When people think about the power of hurricanes, they imagine strong winds and flying debris. Wind damage will always result from hurricanes, but Hurricane Sandy highlighted the growing threat of storm surge as sea levels rise.

While Sandy’s hurricane-force winds were not unusual, the storm delivered an unprecedented storm surge to parts of the Mid-Atlantic and Northeast U.S. In total, Sandy caused insured losses of nearly $20 billion in the U.S., 65 percent of which resulted from surge-driven coastal flooding.

Considering the hazard and severity of the event, we used Sandy as the first real opportunity to validate our hydrodynamic storm surge model, which we released in 2011 and embedded in the RMS U.S. Hurricane Model. We verified the model against more than 300 independent wind and flood observations, the Federal Emergency Management Agency’s (FEMA) 100-year flood zones, and the FEMA best surge inundation footprint for New York City. The model captured the extent and severity of Sandy’s coastal flooding exceptionally well.

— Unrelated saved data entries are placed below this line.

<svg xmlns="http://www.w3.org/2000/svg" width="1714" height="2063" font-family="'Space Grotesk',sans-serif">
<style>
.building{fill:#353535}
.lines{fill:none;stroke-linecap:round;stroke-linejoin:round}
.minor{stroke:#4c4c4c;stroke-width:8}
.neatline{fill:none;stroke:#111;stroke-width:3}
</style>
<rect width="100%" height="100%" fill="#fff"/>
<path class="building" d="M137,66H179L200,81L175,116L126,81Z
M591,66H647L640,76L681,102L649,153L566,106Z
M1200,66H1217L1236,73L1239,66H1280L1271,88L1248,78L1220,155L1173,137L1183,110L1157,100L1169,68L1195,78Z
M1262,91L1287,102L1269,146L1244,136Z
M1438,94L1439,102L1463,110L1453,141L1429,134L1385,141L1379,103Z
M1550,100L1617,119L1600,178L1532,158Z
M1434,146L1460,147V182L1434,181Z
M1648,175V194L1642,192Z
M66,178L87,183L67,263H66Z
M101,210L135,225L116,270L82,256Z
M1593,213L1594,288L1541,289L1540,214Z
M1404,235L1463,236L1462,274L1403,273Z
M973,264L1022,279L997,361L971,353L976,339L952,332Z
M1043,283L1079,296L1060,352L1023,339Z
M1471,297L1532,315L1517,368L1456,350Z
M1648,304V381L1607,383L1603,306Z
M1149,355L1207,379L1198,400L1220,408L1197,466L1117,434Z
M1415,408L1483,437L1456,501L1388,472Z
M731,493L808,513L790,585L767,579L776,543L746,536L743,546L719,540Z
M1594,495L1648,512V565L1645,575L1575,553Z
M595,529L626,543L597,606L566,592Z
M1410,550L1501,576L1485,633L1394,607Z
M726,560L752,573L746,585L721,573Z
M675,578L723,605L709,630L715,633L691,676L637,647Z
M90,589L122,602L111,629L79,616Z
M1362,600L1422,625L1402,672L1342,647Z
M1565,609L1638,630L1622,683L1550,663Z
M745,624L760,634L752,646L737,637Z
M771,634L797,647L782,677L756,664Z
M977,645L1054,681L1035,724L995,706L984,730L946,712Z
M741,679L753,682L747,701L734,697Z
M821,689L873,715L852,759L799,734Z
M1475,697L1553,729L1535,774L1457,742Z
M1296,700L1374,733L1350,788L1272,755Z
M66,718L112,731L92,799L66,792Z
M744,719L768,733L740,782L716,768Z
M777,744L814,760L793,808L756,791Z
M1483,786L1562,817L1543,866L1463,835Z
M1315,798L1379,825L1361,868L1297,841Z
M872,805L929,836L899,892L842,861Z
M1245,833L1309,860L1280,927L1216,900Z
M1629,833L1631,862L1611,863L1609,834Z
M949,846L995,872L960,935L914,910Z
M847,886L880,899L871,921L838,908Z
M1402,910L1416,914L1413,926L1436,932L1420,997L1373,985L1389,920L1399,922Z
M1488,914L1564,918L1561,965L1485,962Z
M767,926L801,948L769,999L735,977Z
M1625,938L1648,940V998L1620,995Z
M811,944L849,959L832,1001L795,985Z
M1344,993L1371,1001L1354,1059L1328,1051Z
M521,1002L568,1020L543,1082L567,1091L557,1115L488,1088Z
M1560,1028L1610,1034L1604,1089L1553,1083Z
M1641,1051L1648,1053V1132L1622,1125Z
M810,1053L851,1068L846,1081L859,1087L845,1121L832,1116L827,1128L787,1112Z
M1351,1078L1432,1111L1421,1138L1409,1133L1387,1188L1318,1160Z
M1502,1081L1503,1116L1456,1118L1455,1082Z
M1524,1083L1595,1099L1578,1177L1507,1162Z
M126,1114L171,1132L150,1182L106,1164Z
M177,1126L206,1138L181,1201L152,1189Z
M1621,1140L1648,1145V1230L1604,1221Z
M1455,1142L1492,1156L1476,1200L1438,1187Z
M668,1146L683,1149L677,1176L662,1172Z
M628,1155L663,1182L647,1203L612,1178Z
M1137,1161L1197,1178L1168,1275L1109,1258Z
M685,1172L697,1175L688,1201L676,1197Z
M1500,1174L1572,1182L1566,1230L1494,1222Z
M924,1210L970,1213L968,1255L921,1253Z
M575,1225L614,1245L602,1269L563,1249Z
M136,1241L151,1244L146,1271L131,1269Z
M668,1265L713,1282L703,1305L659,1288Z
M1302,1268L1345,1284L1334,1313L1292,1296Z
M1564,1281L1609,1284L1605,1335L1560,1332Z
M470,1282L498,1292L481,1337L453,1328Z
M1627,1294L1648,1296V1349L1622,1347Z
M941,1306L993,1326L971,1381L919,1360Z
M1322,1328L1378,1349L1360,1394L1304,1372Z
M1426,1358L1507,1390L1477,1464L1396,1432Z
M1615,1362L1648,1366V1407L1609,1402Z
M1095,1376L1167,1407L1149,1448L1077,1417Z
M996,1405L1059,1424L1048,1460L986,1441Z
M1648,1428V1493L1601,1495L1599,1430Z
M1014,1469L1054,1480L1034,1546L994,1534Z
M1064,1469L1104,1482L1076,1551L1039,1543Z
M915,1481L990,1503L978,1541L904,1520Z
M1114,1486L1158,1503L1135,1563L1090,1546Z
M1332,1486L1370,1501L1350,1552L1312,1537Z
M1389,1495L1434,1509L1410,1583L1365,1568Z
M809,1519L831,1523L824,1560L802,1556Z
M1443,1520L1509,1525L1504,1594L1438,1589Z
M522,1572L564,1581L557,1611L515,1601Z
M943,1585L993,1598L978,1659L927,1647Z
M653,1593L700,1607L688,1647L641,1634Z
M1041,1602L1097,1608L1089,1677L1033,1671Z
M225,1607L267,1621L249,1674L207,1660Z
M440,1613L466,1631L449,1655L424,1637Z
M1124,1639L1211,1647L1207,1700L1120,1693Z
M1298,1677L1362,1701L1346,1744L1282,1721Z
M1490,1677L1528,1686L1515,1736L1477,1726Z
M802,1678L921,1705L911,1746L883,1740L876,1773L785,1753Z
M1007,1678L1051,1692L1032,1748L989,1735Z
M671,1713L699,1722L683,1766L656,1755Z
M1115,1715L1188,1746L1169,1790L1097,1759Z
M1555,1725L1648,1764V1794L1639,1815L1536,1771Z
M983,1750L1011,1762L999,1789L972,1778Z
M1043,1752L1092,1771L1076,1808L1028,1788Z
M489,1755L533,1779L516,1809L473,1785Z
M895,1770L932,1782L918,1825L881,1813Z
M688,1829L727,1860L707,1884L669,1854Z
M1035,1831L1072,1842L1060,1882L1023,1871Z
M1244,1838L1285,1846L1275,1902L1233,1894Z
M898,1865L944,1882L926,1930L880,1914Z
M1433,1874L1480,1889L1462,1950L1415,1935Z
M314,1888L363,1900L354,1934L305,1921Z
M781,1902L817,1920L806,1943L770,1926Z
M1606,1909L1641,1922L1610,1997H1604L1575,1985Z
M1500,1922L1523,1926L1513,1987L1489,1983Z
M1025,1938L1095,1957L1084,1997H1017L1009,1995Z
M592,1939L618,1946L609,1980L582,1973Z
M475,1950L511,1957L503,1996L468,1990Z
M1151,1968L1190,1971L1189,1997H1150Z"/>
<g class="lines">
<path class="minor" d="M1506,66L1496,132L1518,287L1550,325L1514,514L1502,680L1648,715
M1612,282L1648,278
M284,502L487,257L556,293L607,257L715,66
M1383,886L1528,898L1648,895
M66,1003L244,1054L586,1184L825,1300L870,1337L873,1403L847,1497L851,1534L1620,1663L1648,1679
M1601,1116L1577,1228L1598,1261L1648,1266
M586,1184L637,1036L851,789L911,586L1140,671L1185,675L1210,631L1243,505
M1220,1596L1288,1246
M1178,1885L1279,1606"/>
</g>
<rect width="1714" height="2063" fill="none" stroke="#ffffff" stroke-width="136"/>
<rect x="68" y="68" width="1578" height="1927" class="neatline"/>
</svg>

We also conducted extensive analysis of claims data from Sandy, which involved reviewing nearly $3 billion in location-level claims and exposure data across seven lines of business, provided by several companies. The purpose of the study was to deepen our understanding of the impacts of flooding on coastal exposures, particularly for commercial and industrial structures.

What struck us was how vulnerable buildings are to below-ground flooding. In many cases, damage to ground- and basement-level property and contents contributed a much higher proportion of the overall losses than expected, particularly for commercial structures in New York’s central business districts.

This insight has prompted us to improve the flexibility of how losses are modeled for contents and business interruption, specifically for basements. Early next year, we will release an update to our flagship North Atlantic Hurricane Models to provide the most-up-to-date view of hurricane risk with new vulnerability modeling capabilities based on insights gained from Sandy.

The model update includes new location-specific content triggers to enable users to make business interruption loss projections dependent on either contents or building damage, rather than on building damage alone. The model also allows users to assess the impact of multiple basement levels in a building, as well as the total value of contents stored within.

The claims data analysis also highlighted the importance of using high-resolution data to model high-gradient perils, such as coastal flooding. Flood losses are extremely sensitive to the locations of coastal exposures, as well as the surrounding topographical and bathymetrical features. Using high quality data with location-level specificity across a variety of building characteristics, as well as a high-resolution storm surge model that can accurately capture the flow of water around complex coastlines and local terrain, minimizes uncertainty.

At this time, RMS remains the only catastrophe modeling firm to integrate a hydrodynamic, time-stepping storm surge model into its hurricane models to represent the complex interactions of wind and water throughout a hurricane’s life-cycle, and we continue to implement lessons learned from new storms.